Importantly, organisations have moved away from risk-rating of hazards approaches using matrices and look up tables (often on pocket-sized cards), which are technically invalid and rely on users being able to predict reliably both the severity of the harm that can occur and also its likelihood. This kind of approach so often involves combining some measure of the likelihood of an event with a measure of the consequences (in many cases, worse case consequences) that could possibly arise. However, this often grossly overestimates the current level of risk because it fails to take into account the existing controls and leads to ill-focussed and unreliable risk treatment and prioritisation. When combined with an escalation process it can lead to risk management being reduced to just a risk-register-filling, paper-shuffling exercise where members of management are required to sign off on risks and assessments of risk that actually have no credibility. Unfortunately, for some organisations this kind of activity still gives them some sense of security.
The association of a measure of likelihood to a level of consequences requires in-depth knowledge of:
- How events can occur under particular circumstance;
- The effectiveness and influence of controls (inherent as well as explicit) in the workplace concerned and for the activities that could take place;
- The relevance, reliability and availability of controls in different work situations, timings and circumstances;
- Historical experience and its applicability or not to the workplace being considered and to the activities that could occur.
However, unfortunately, those who are often called upon to judge likelihood rarely have this kind of information and therefore have to rely on their personal experiences to provide the basis for the decision on how likely it is that someone could get hurt. If they have never experienced that event or circumstances before, it is human nature to assume that it will not occur to them or is unlikely in those particular circumstances.
Delegating decisions on the likelihood that harm will occur in this manner can be seen as an abrogation of authority by management who are, by law, accountable for the management of the risks to their employee’s health and safety.
Applying a simple risk rating process to more complex hazards or where the severity of the potential consequences is high also often reflects poor risk management. Qualitative risk analysis using a matrix system is acceptable for screening risks out for more detailed analysis and for prioritising risks for attention. However, more complex or significant risks require and often justify more sophisticated and detailed approaches to risk assessment so as to rigorously analyse and evaluate the risks and develop appropriate risk treatment measures.

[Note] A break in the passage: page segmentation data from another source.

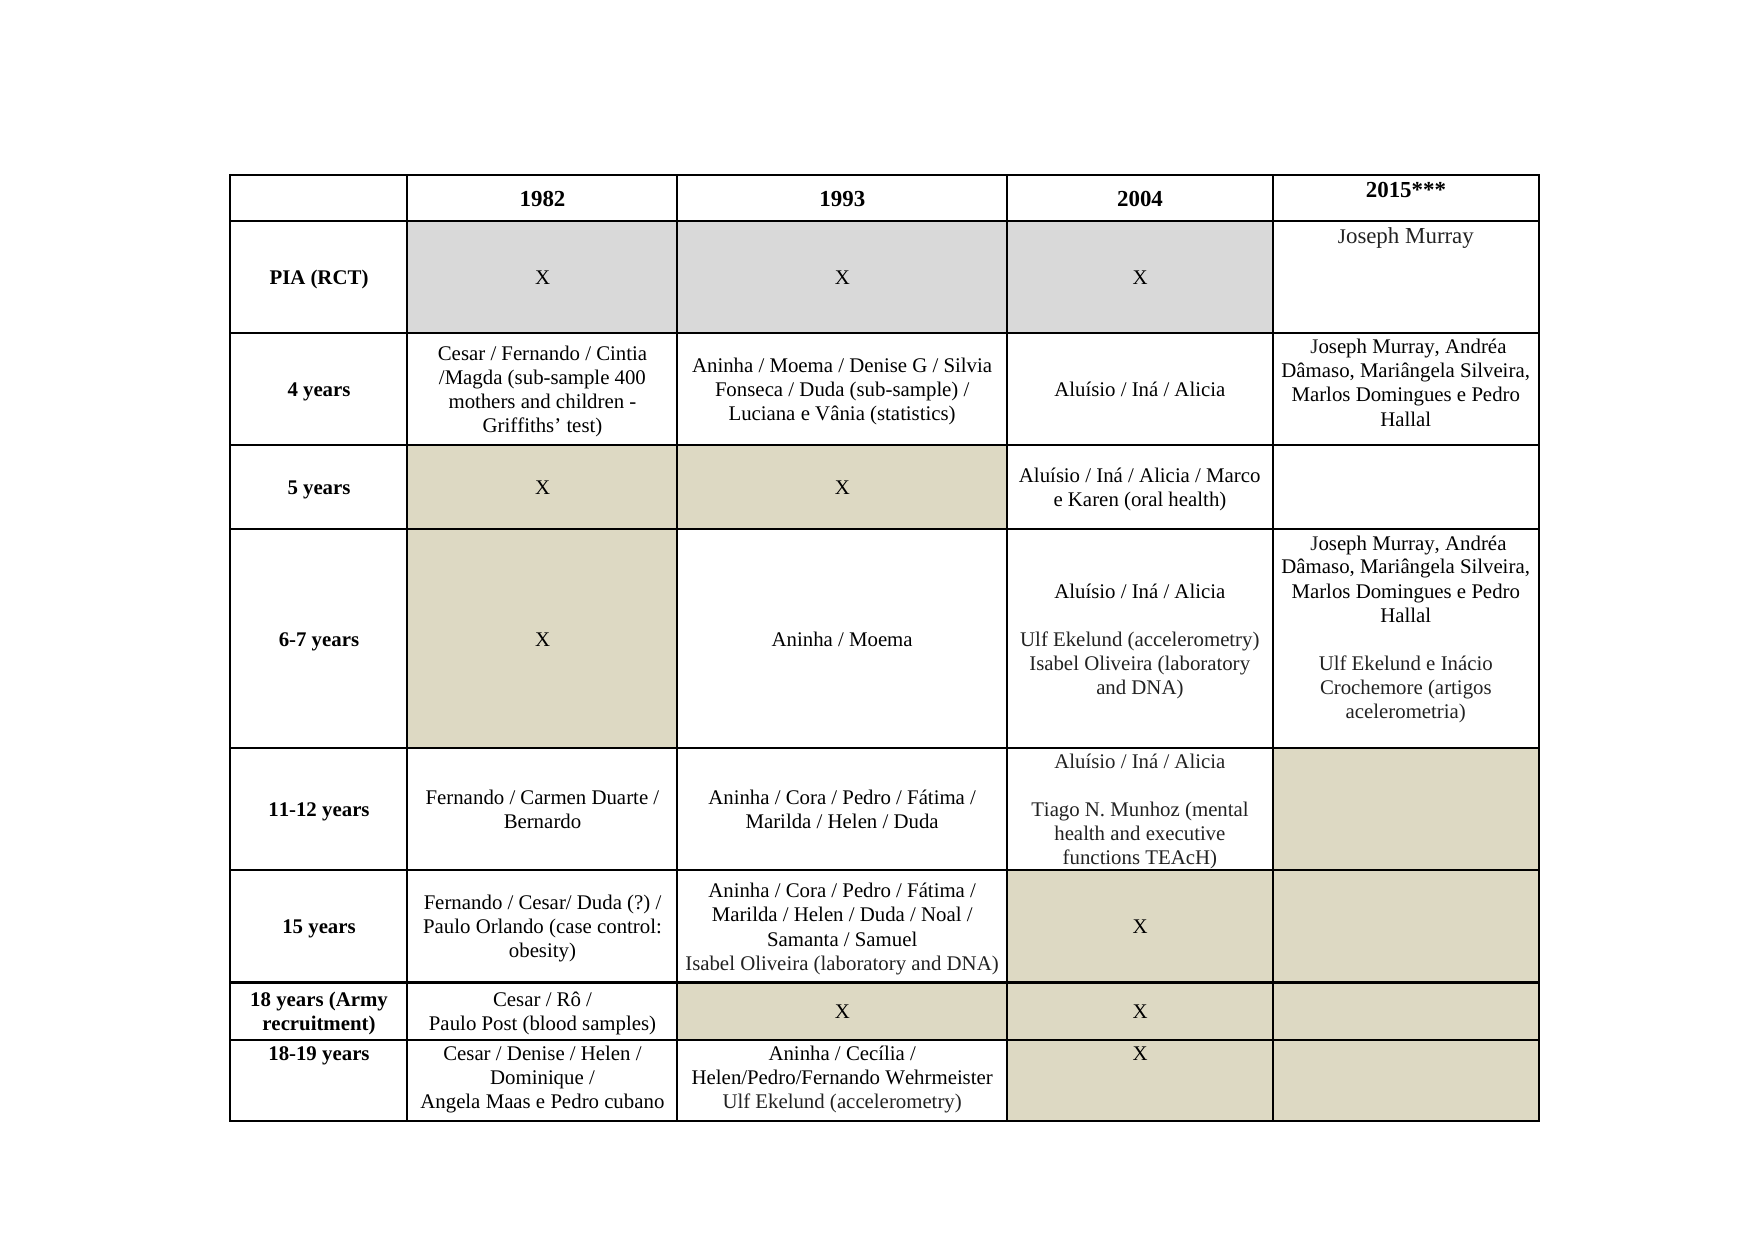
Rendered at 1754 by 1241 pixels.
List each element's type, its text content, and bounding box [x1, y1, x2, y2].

table_cell 18-19 years [231, 1041, 406, 1120]
table_cell 15 years [231, 871, 406, 981]
table_cell Fernando / Carmen Duarte / Bernardo [408, 749, 676, 869]
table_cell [408, 1041, 676, 1120]
table_cell Aluísio / Iná / Alicia / Marco e Karen (oral health) [1008, 446, 1272, 528]
table_cell [1274, 749, 1538, 869]
table_header 2004 [1008, 176, 1272, 220]
table_cell Aninha / Cora / Pedro / Fátima / Marilda / Helen / Duda [678, 749, 1006, 869]
table_header 2015*** [1274, 176, 1538, 220]
table_cell X [408, 446, 676, 528]
table_cell [1274, 871, 1538, 981]
table_cell Aluísio / Iná / Alicia [1008, 334, 1272, 444]
table_cell Cesar / Fernando / Cintia /Magda (sub-sample 400 mothers and children - Griffiths’ test) [408, 334, 676, 444]
table_cell Aluísio / Iná / Alicia Tiago N. Munhoz (mental health and executive functions TEAcH) [1008, 749, 1272, 869]
table_cell X [408, 530, 676, 747]
table_cell 4 years [231, 334, 406, 444]
table_cell Cesar / Rô / Paulo Post (blood samples) [408, 984, 676, 1039]
table_cell [1274, 1041, 1538, 1120]
table_cell X [678, 446, 1006, 528]
table_cell Joseph Murray [1274, 222, 1538, 332]
table_cell PIA (RCT) [231, 222, 406, 332]
table_cell X [678, 984, 1006, 1039]
table_cell X [1008, 1041, 1272, 1120]
table_cell 6-7 years [231, 530, 406, 747]
table_cell X [1008, 222, 1272, 332]
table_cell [1274, 334, 1538, 444]
table_cell Aninha / Cora / Pedro / Fátima / Marilda / Helen / Duda / Noal / Samanta / Samuel Isabel Oliveira (laboratory and DNA) [678, 871, 1006, 981]
table_cell Aninha / Cecília / Helen/Pedro/Fernando Wehrmeister Ulf Ekelund (accelerometry) Isabel Oliveira (laboratory and DNA) Juliana Vaz (FFQ) [678, 1041, 1006, 1120]
table_cell Aninha / Moema [678, 530, 1006, 747]
table_cell 11-12 years [231, 749, 406, 869]
table_cell X [1008, 984, 1272, 1039]
table_cell 18 years (Army recruitment) [231, 984, 406, 1039]
table_cell Aluísio / Iná / Alicia Ulf Ekelund (accelerometry) Isabel Oliveira (laboratory and DNA) [1008, 530, 1272, 747]
table_cell 5 years [231, 446, 406, 528]
table_cell X [408, 222, 676, 332]
table_cell Joseph Murray, Andréa Dâmaso, Mariângela Silveira, Marlos Domingues e Pedro Hallal Ulf Ekelund e Inácio Crochemore (artigos acelerometria) [1274, 530, 1538, 747]
table_cell [1274, 446, 1538, 528]
table_cell X [1008, 871, 1272, 981]
table_cell [1274, 984, 1538, 1039]
table_cell Aninha / Moema / Denise G / Silvia Fonseca / Duda (sub-sample) / Luciana e Vânia (statistics) [678, 334, 1006, 444]
table_header 1982 [408, 176, 676, 220]
table_cell Fernando / Cesar/ Duda (?) / Paulo Orlando (case control: obesity) [408, 871, 676, 981]
table_header 1993 [678, 176, 1006, 220]
table_cell X [678, 222, 1006, 332]
table_header [231, 176, 406, 220]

Hazards and risks are simply not the same. Indeed, confusing the two concepts is unhelpful and can be detrimental.
Risks are concerned with the effect of uncertainty on objectives and only occur when objectives are set. Hazards reflect a potential for harm and intrinsically if they are present, they give rise to risk.

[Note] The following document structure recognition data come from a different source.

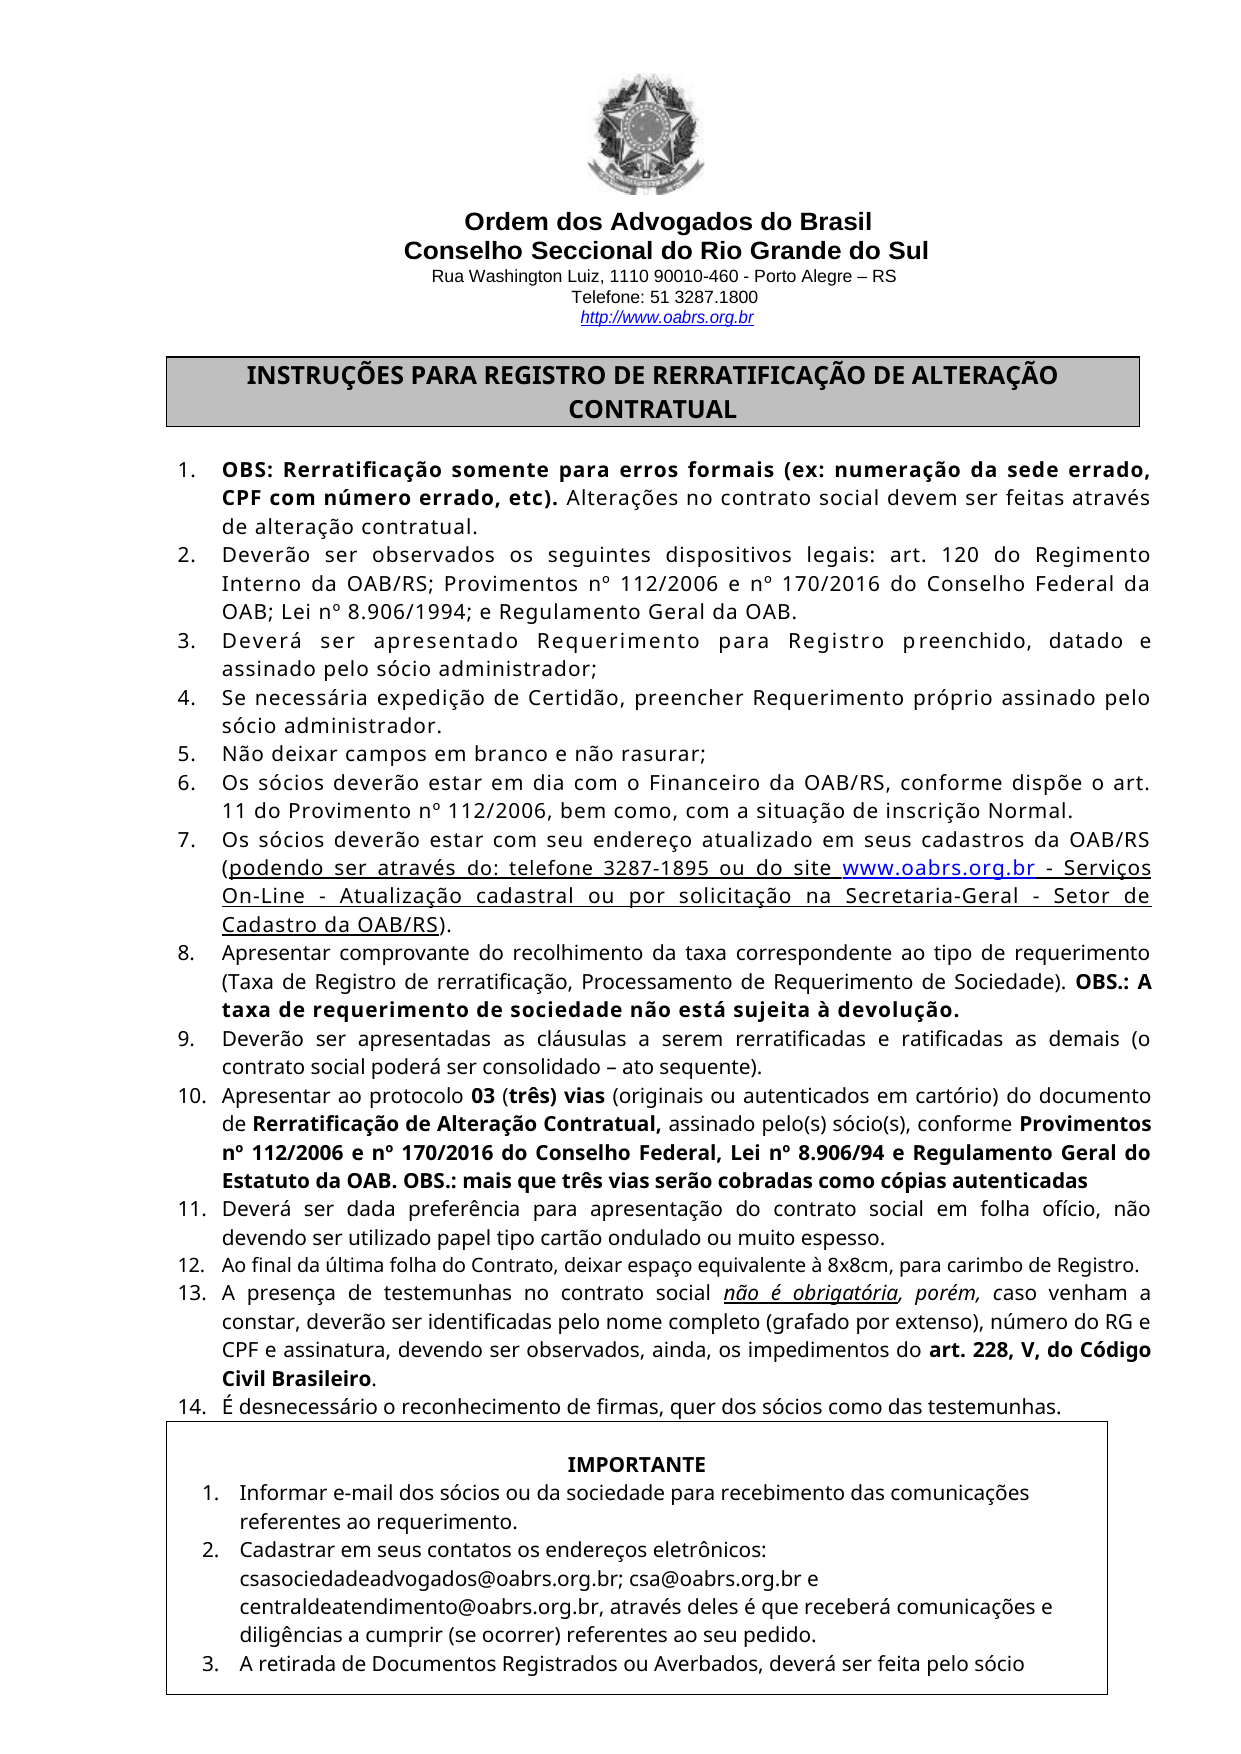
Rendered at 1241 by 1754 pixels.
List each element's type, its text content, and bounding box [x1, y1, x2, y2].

list A presença de testemunhas no contrato social não é obrigatória, porém, caso venham a constar, deverão ser identificadas pelo nome completo (grafado por extenso), número do RG e CPF e assinatura, devendo ser observados, ainda, os impedimentos do art. 228, V, do Código Civil Brasileiro. [177, 1278, 1152, 1392]
list Se necessária expedição de Certidão, preencher Requerimento próprio assinado pelo sócio administrador. [177, 683, 1152, 739]
list Deverá ser dada preferência para apresentação do contrato social em folha ofício, não devendo ser utilizado papel tipo cartão ondulado ou muito espesso. [177, 1194, 1152, 1251]
list Os sócios deverão estar em dia com o Financeiro da OAB/RS, conforme dispõe o art. 11 do Provimento nº 112/2006, bem como, com a situação de inscrição Normal. [177, 768, 1152, 825]
table_header IMPORTANTE Informar e-mail dos sócios ou da sociedade para recebimento das comunicações referentes ao requerimento. Cadastrar em seus contatos os endereços eletrônicos: csasociedadeadvogados@oabrs.org.br; csa@oabrs.org.br e centraldeatendimento@oabrs.org.br, através deles é que receberá comunicações e diligências a cumprir (se ocorrer) referentes ao seu pedido. A retirada de Documentos Registrados ou Averbados, deverá ser feita pelo sócio administrador. Quando, por terceiros, somente com autorização do administrador devidamente identificado com apresentação de Carteira de Identidade ou documento de identificação com foto. [167, 1422, 1107, 1694]
table_header INSTRUÇÕES PARA REGISTRO DE RERRATIFICAÇÃO DE ALTERAÇÃO CONTRATUAL [167, 358, 1139, 426]
list Apresentar ao protocolo 03 (três) vias (originais ou autenticados em cartório) do documento de Rerratificação de Alteração Contratual, assinado pelo(s) sócio(s), conforme Provimentos nº 112/2006 e nº 170/2016 do Conselho Federal, Lei nº 8.906/94 e Regulamento Geral do Estatuto da OAB. OBS.: mais que três vias serão cobradas como cópias autenticadas [177, 1081, 1152, 1194]
list Os sócios deverão estar com seu endereço atualizado em seus cadastros da OAB/RS (podendo ser através do: telefone 3287-1895 ou do site www.oabrs.org.br - Serviços On-Line - Atualização cadastral ou por solicitação na Secretaria-Geral - Setor de Cadastro da OAB/RS). [177, 825, 1152, 938]
list É desnecessário o reconhecimento de firmas, quer dos sócios como das testemunhas. [177, 1392, 1152, 1421]
list Apresentar comprovante do recolhimento da taxa correspondente ao tipo de requerimento (Taxa de Registro de rerratificação, Processamento de Requerimento de Sociedade). OBS.: A taxa de requerimento de sociedade não está sujeita à devolução. [177, 938, 1152, 1024]
list Ao final da última folha do Contrato, deixar espaço equivalente à 8x8cm, para carimbo de Registro. [177, 1251, 1152, 1278]
list Deverão ser apresentadas as cláusulas a serem rerratificadas e ratificadas as demais (o contrato social poderá ser consolidado – ato sequente). [177, 1024, 1152, 1081]
list Não deixar campos em branco e não rasurar; [177, 739, 1152, 768]
list OBS: Rerratificação somente para erros formais (ex: numeração da sede errado, CPF com número errado, etc). Alterações no contrato social devem ser feitas através de alteração contratual. [177, 455, 1152, 540]
picture [587, 73, 705, 195]
list Deverá ser apresentado Requerimento para Registro preenchido, datado e assinado pelo sócio administrador; [177, 626, 1152, 683]
list Deverão ser observados os seguintes dispositivos legais: art. 120 do Regimento Interno da OAB/RS; Provimentos nº 112/2006 e nº 170/2016 do Conselho Federal da OAB; Lei nº 8.906/1994; e Regulamento Geral da OAB. [177, 540, 1152, 626]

For safety management, in particular, the use of matrix-based methods to rate hazards can lead to poor risk management, to employees being exposed unintentionally to high risks and to effort and resources being wasted and misdirected. This can occur because the existing controls and their effectiveness are ignored when the level of risk is determined (incorrectly) as a product of the likelihood of an event and a measure of its consequences. Also, quite simply, those being called upon to make decisions about likelihood are not often equipped with the information they need and are therefore likely to judge that intolerable risks are tolerable.
Effective safety risk management requires a three-element approach:
- Strategy setting and risk treatment definition through the top-down application of the risk management process
- A pronounced focus on hazard identification and elimination in the workplace
- The use of sophisticated risk identification, analysis and evaluation methods for complex and high risks to ensure appropriate risk treatment occurs.